Now we show that one can use a QNN with multi-qubit interactions to construct quantum gates such as CNOT, Toffoli, and Fredkin gates without the necessity of hidden layers. In comparison, one can demonstrate that a QNN with only two-qubit interactions cannot construct the above mentioned quantum gates in the same conditions. This will be shown later. As quantum gates are reversible, the number of input and output qubits of quantum gates should be equal. Hence, the number of the neurons in the input equals that in the output. Correspondingly, the cost function is changed into

$$\begin{aligned} C=\frac{1}{2Nk}\sum _{n=1}^N \sum _{i=1}^k (y_i^{(n)} -t_i^{(n)})^2, \end{aligned}$$

(21)

where k is the number of quantum perceptrons.

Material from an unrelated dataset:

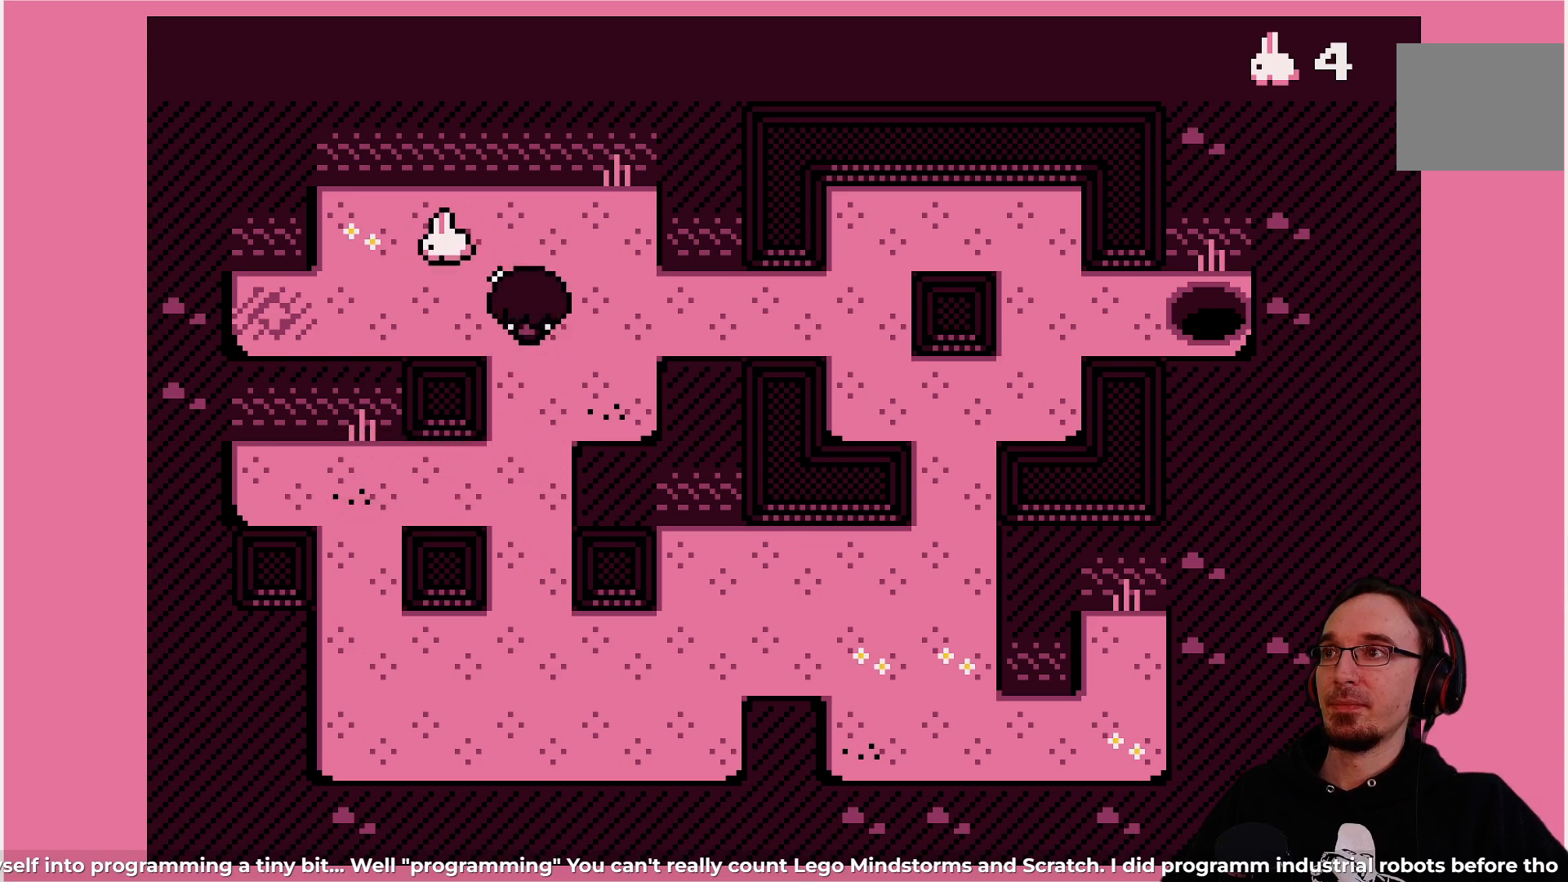
{"buttons": [], "left_stick": "center", "events": [[33, "DPAD_UP", "down"], [83, "DPAD_UP", "up"]]}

For CNOT gate where $k=2$, the truth table and the schematic configuration of the QNN is shown in Fig. 3a,b respectively, where each perceptron (output neuron) gives the output value $y_{i} = \frac{1}{2}(1+\langle \hat{\sigma }_{\textrm{out,i}}^z\rangle )$. The first perceptron should have the same value as the first input neuron, while the second one aims to achieve the same value as the XOR output of two input neurons, i.e. $\hat{\sigma }^z_{\textrm{out,2}} = \hat{\sigma }_1^z \oplus \hat{\sigma }_2^z$⁵². The neural potential of the second perceptron is

$$\begin{aligned} \hat{x}_2 = w_{21} \hat{\sigma }_1^z + w_{22} \hat{\sigma }_2^z + b_2 + w_{\textrm{m}} \hat{\sigma }_1^z\hat{\sigma }_2^z, \end{aligned}$$

(22)

and the first perceptron has two-qubit interaction terms. We find that this is the most concise choice, as it requires least connectivity. We obtain the cost function value (using Eq. (21) $C<1\%$ at epoch $=116$ and $C\rightarrow 0$ at a larger epoch, as shown in Fig. 4a (solid-blue with squares) indicating the satisfaction to train a CNOT gate well. On the contrary, training such a CNOT gate by a QNN with only two-qubit interaction terms leads to a C tending to 0.0625 at large epoch, see Fig. 4b. This indicates that a standard QNN cannot encode the CNOT without hidden layers.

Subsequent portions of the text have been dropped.